▼

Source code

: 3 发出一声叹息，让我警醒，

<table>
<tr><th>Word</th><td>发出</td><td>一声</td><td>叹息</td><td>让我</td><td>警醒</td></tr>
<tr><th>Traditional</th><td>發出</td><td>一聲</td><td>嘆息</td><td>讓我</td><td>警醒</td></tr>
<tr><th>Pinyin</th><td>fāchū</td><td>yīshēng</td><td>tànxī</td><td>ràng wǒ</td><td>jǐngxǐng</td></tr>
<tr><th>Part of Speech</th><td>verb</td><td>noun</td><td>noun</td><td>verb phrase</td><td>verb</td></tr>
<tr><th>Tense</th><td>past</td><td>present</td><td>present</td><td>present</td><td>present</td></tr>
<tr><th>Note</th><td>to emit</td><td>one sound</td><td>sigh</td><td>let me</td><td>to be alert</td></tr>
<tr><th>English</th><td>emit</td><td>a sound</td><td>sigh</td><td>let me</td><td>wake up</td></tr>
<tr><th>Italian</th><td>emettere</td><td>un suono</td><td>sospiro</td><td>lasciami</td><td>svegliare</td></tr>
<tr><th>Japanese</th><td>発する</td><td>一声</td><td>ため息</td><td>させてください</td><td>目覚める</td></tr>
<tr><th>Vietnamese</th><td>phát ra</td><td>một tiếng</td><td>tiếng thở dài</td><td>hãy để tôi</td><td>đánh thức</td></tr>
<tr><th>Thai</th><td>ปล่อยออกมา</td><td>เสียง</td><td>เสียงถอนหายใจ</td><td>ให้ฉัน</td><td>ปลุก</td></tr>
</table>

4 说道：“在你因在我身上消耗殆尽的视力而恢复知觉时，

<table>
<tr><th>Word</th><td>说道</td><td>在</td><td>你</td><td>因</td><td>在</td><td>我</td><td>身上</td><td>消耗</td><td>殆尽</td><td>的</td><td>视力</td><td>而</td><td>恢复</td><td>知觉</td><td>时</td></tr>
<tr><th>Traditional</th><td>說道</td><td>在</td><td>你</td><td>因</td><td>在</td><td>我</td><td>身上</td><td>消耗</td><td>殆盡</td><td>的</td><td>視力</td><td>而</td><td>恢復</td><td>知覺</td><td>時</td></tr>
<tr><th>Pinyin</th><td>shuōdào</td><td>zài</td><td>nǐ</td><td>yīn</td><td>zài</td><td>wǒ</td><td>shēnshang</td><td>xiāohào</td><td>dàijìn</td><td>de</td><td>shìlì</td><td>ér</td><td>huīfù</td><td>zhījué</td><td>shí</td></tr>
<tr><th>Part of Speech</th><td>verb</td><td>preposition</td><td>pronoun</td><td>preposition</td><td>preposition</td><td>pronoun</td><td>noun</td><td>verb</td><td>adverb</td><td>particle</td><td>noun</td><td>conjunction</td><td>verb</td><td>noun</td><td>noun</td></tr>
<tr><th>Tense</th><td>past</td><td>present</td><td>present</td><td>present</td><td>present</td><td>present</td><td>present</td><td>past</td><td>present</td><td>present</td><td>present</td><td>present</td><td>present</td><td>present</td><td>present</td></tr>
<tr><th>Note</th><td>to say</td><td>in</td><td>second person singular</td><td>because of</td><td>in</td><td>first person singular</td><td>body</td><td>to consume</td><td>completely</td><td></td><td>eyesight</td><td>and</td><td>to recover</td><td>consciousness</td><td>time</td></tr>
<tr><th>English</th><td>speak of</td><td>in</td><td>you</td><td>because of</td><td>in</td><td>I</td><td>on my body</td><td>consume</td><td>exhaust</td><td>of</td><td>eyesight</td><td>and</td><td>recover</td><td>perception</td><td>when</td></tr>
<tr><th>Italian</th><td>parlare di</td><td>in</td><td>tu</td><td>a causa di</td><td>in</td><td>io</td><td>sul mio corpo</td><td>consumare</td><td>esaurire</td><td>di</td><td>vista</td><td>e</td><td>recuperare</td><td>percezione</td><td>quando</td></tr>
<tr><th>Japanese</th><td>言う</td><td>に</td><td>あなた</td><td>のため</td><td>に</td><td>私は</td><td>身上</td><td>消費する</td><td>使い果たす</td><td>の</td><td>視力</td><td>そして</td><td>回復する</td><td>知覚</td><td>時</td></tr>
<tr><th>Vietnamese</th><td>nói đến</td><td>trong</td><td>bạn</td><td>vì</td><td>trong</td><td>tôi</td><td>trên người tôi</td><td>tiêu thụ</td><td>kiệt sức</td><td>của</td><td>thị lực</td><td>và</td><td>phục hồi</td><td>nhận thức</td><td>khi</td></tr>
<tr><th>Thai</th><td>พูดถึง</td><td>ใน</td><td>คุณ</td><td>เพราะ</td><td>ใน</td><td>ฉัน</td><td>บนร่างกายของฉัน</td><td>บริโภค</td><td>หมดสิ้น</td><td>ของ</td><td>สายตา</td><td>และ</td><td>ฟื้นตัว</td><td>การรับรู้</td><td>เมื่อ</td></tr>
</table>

▲

Problem details:
Lines with "Part" in the records above: copy every one of them.

Answer to this task:
<tr><th>Part of Speech</th><td>verb</td><td>noun</td><td>noun</td><td>verb phrase</td><td>verb</td></tr>
<tr><th>Part of Speech</th><td>verb</td><td>preposition</td><td>pronoun</td><td>preposition</td><td>preposition</td><td>pronoun</td><td>noun</td><td>verb</td><td>adverb</td><td>particle</td><td>noun</td><td>conjunction</td><td>verb</td><td>noun</td><td>noun</td></tr>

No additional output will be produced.